Submitted by Bob Bhatnagar on
Good news for owners of the iPhone 4S and iPad 2 looking to downgrade from iOS 5.1. iH8sn0w announced the discovery of a loophole that makes it possible to downgrade any A5 device to iOS 5.0.1. Not only this, but the developer has successfully restored an iPad 2 to iOS 5.0.1 using the procedure.
Found a loophole in Apple's apticket system. Restored my iPad 2 to 5.0.1 from 5.1. Works on all A5 devices. :)
— iH8sn0w (@iH8sn0w) March 25, 2012
Downgrading an iPhone, from iOS 5 to 4.3.3 for example, requires saved SHSH blobs since Apple stops signing older firmware when an update is released. It's likely that the loophole iH8sn0w has found will also require saved SHSH blobs to work.
Hopefully the loophole will be released to the general public, allowing iPhone 4S and iPad 2 owners to downgrade to iOS 5.0.1 in preparation for jailbreaking.

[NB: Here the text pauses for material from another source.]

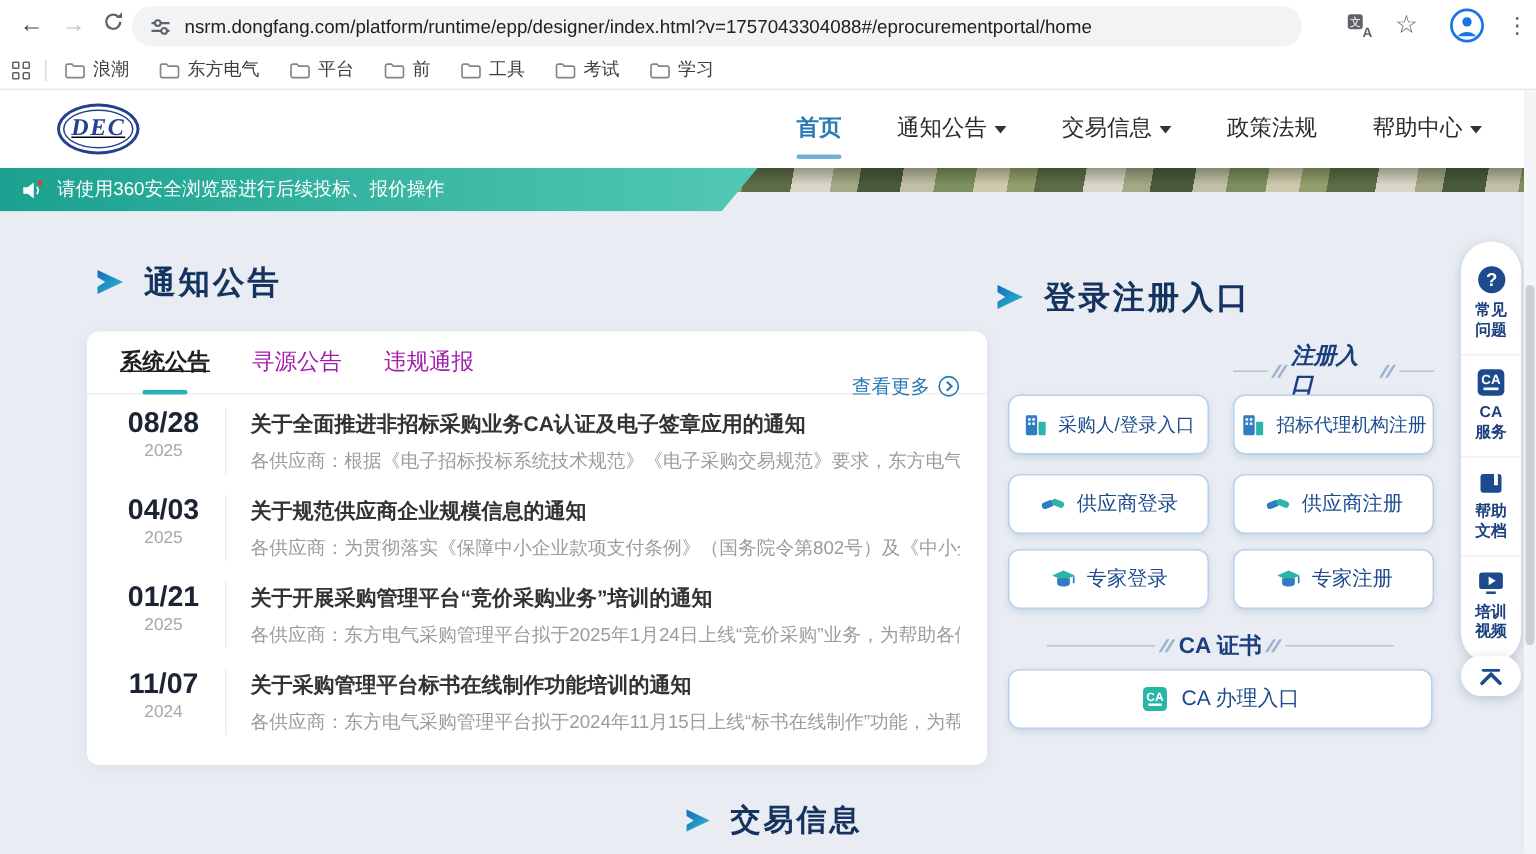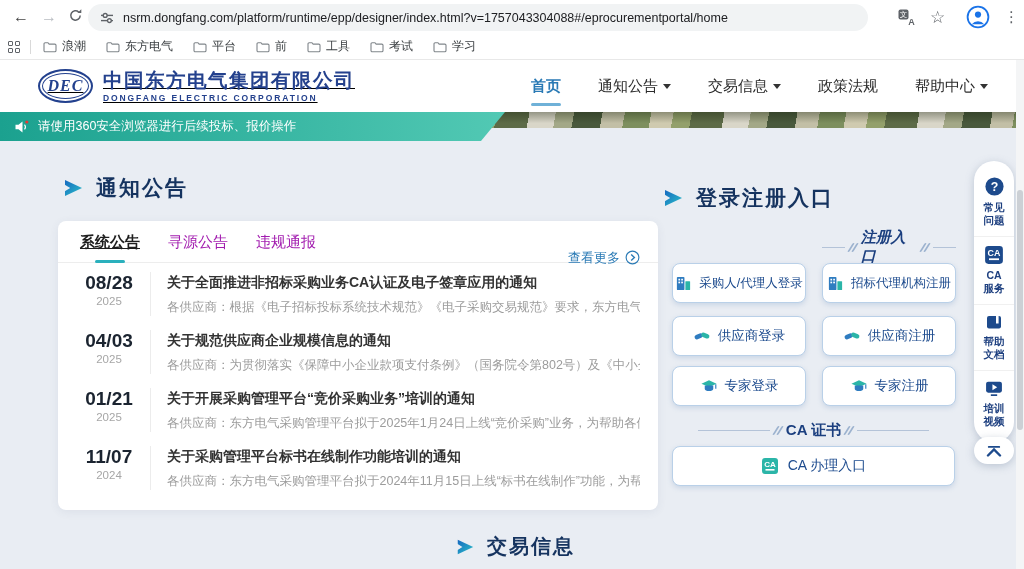"中国东方电气集团有限公司" div { html: <div> <div>中国东方电气集团有限公司</div> <div>DONGFANG ELECTRIC CORPORATION</div> </div> -> none }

Currently these iOS devices with the A5 processor can't be jailbroken tethered or untethered on iOS 5.1. There have been multiple warnings from the jailbreak community to avoid updating to 5.1 with stock Apple firmware if your device is jailbroken, or you plan to jailbreak anytime in the future.
iPhone Dev-Team explains how Apple made downgrading to older firmware more difficult starting with the release of iOS 5:
The LLB and iBoot stages of the boot sequence are being refined to depend on the authenticity of the APTicket, which is uniquely generated at each and every restore (in other words, it doesn’t depend merely on your ECID and firmware version…it changes every time you restore, based partly on a random number). This APTicket authentication will happen at every boot, not just at restore time. Because only Apple has the crypto keys to properly sign the per-restore APTicket, replayed APTickets are useless.No word yet on when the loophole discovered by iH8sn0w might be released to the public.